--- Start of Excerpted passage ---
Wednesday, December 21, 2011

An unexpected gift of time

Of all the things in my life, one of the most precious is time.  Perhaps that's because it seems like there is never enough of it.  The to-do list is a mile long (on an "easy" day), the demands of others draining, and the rising and setting of the sun a constant reminder that life is moving regardless of whether we've used or wasted the day.  That is why I find time so precious, although it is something that cannot be truly quantified, contained, measured, grasped.  It's like trying to hold light -- you may think you've captured a beam, but when you look inside your cupped hands all you see is darkness.

I cannot bind time to me, but I can appreciate it and use it.  That is why one of the most valuable gifts is the gift of time, an unexpected hour or evening or day that once was full is suddenly empty. The possibilities for that time seem endless.

What shall I do with today's unexpected gift? My mind revels in the possibilities, my body takes a breath of peace, and my heart sends up a prayer of thanksgiving for the blessing of time.

Tuesday, December 20, 2011

In honor of Vaclav Havel...a Czech-inspired cabbage recipe

I am still in mourning over the passing of Vaclav Havel, a very inspirational leader. (If you don't know much about Havel, you can check out the article on CNN or one on NPR (or here) or the remembrance on Talk of the Nation to get a glimpse into the life of this writer-turned-president.) My way of dealing with grief is to cook.  Sometimes this takes the form of baked goods, but this time it took the form of comfort food.  Czech comfort food, that is, in honor of my favorite Czech.
Cabbage and (chicken) sausage -- yum!
--- End of Excerpted passage ---
--- Start of Data rows ---
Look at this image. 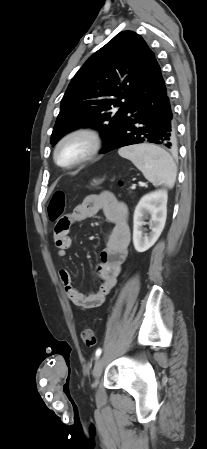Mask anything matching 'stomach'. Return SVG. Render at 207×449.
<instances>
[{
  "mask_svg": "<svg viewBox=\"0 0 207 449\" xmlns=\"http://www.w3.org/2000/svg\"><path fill=\"white\" fill-rule=\"evenodd\" d=\"M102 180H93V185L100 184Z\"/></svg>",
  "mask_w": 207,
  "mask_h": 449,
  "instance_id": "stomach-1",
  "label": "stomach"
}]
</instances>
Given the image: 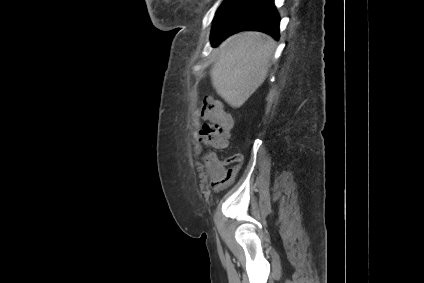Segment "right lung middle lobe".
Wrapping results in <instances>:
<instances>
[{"label":"right lung middle lobe","instance_id":"1","mask_svg":"<svg viewBox=\"0 0 424 283\" xmlns=\"http://www.w3.org/2000/svg\"><path fill=\"white\" fill-rule=\"evenodd\" d=\"M226 3H227V1H225L222 5H221V7L218 9V11H217V15L222 11V9L225 7V5H226ZM216 15V16H217ZM215 16V17H216Z\"/></svg>","mask_w":424,"mask_h":283}]
</instances>
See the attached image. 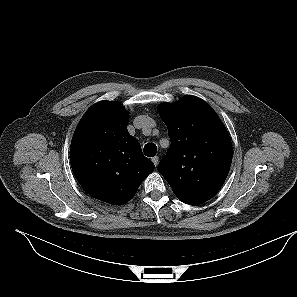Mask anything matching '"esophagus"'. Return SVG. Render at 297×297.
I'll use <instances>...</instances> for the list:
<instances>
[{
	"mask_svg": "<svg viewBox=\"0 0 297 297\" xmlns=\"http://www.w3.org/2000/svg\"><path fill=\"white\" fill-rule=\"evenodd\" d=\"M152 162L154 163L155 166H157L159 162V157L158 156L153 157Z\"/></svg>",
	"mask_w": 297,
	"mask_h": 297,
	"instance_id": "obj_1",
	"label": "esophagus"
}]
</instances>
--- End of Data rows ---
• **Directions**
1 - In the blog posts, why did the writer cook a Czech-inspired cabbage dish? Answer in one to three sentences.
2 - Reproduce everything in the blog posts from "I am still in" down to "sausage -- yum!".
3 - Answer these questions from the blog posts:
(a) On what date was the post about an unexpected gift of time written?
(b) What kind of sausage went with the cabbage?
(c) What is trying to hold time compared to?

• **Solutions to the exercise**
1 - The writer was in mourning over the passing of Vaclav Havel and deals with grief by cooking. This time it took the form of Czech comfort food, made in honor of the writer's favorite Czech.

2 -
I am still in mourning over the passing of Vaclav Havel, a very inspirational leader. (If you don't know much about Havel, you can check out the article on CNN or one on NPR (or here) or the remembrance on Talk of the Nation to get a glimpse into the life of this writer-turned-president.) My way of dealing with grief is to cook.  Sometimes this takes the form of baked goods, but this time it took the form of comfort food.  Czech comfort food, that is, in honor of my favorite Czech.
Cabbage and (chicken) sausage -- yum!

3 -
(a) Wednesday, December 21, 2011
(b) Chicken sausage
(c) Trying to hold light